→ **Task to complete**:
Pull out every line of the data below that contains the string "baseball", and copy each such line in full.

===== Data supplied =====

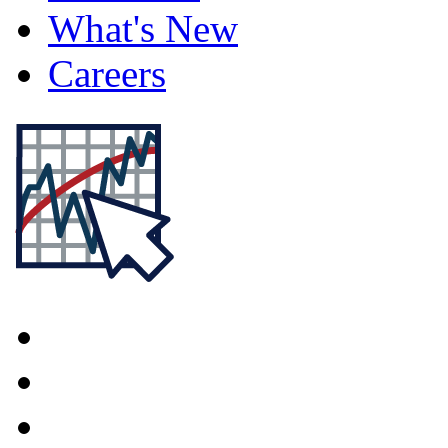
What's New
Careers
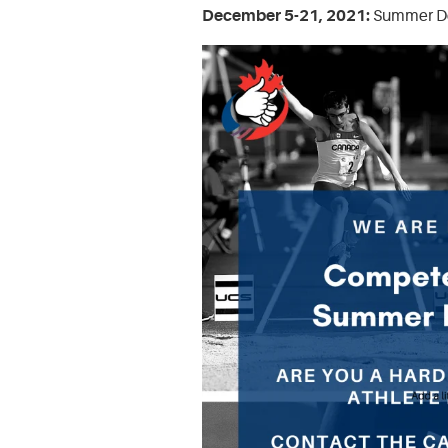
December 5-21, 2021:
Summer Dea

=====
===== Data supplied =====

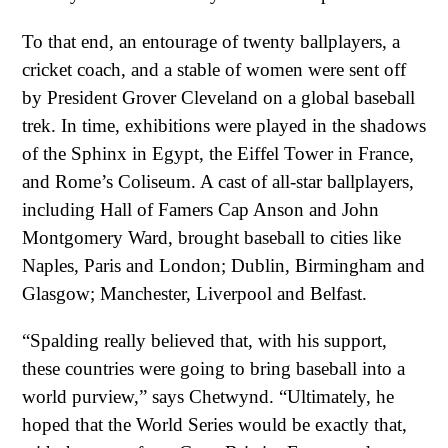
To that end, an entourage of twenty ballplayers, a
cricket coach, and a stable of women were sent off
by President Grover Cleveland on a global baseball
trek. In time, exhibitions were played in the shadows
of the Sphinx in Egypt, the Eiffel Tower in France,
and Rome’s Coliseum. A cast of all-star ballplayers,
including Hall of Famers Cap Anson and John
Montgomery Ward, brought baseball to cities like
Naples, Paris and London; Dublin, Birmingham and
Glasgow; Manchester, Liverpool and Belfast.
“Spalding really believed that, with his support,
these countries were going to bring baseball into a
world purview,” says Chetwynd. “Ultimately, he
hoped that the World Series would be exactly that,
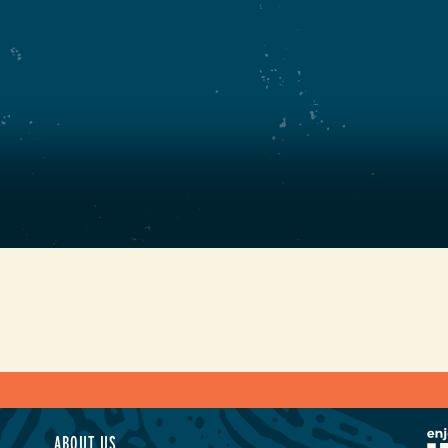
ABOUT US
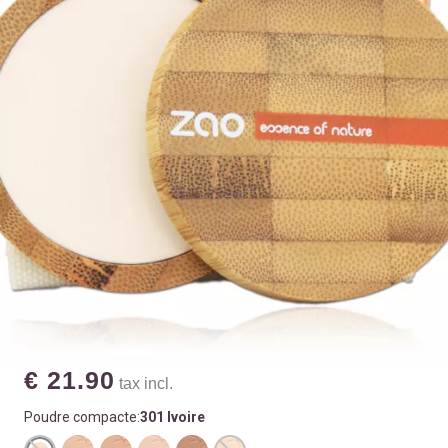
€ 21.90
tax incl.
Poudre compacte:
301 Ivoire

=====
===== Data supplied =====

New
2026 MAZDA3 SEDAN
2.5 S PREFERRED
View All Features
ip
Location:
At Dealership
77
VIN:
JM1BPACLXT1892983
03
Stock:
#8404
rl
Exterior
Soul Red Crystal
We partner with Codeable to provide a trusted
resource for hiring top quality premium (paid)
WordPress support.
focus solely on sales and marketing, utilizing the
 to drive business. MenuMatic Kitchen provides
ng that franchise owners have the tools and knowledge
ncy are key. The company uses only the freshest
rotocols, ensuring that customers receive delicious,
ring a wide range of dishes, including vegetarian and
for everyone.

=====

→ **Solved problem**:
by President Grover Cleveland on a global baseball
Montgomery Ward, brought baseball to cities like
these countries were going to bring baseball into a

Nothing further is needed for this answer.